Abstract
Functional inactivation of tumor suppressor genes drives cancer initiation, progression, and treatment responses. Most tumor suppressor genes are inactivated through 1 of 2 well-characterized mechanisms: DNA-level mutations, such as point mutations or deletions, and promoter DNA hypermethylation. Here, we report a distinct third mechanism of tumor suppressor inactivation based on alterations to the histone rather than DNA code. We demonstrated that PAX2 is an endometrial tumor suppressor recurrently inactivated by a distinct epigenetic reprogramming event in more than 80% of human endometrial cancers.
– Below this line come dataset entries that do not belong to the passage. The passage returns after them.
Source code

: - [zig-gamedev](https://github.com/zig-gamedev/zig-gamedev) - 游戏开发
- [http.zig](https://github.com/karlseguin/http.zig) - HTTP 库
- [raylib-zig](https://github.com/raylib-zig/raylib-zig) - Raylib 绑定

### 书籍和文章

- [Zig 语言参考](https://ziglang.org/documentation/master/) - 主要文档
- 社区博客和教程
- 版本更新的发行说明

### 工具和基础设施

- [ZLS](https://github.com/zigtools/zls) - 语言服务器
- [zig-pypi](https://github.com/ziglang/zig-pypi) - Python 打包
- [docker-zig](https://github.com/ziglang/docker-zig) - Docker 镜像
Integrative transcriptomic, epigenomic, 3D genomic, and machine learning analyses showed that PAX2 transcriptional downregulation is associated with replacement of open/active chromatin features (H3K27ac/H3K4me3) with inaccessible/repressive chromatin features (H3K27me3) in a framework dictated by 3D genome organization. The spread of the repressive H3K27me3 signal resembled a pearl necklace, with its length modulated by cohesin loops, thereby preventing transcriptional dysregulation of neighboring genes. This mechanism, involving the loss of a promoter-proximal superenhancer, was shown to underlie transcriptional silencing of PAX2 in human endometrial cancers. Mouse and human preclinical models established PAX2 as a potent endometrial tumor suppressor. Functionally, PAX2 loss promoted endometrial carcinogenesis by rewiring the transcriptional landscape via global enhancer reprogramming. The discovery that most endometrial cancers originate from a recurring epigenetic alteration carries profound implications for their diagnosis and treatment.
Keywords:
Mouse models; Obstetrics/gynecology; Oncology; Reproductive biology; Tumor suppressors.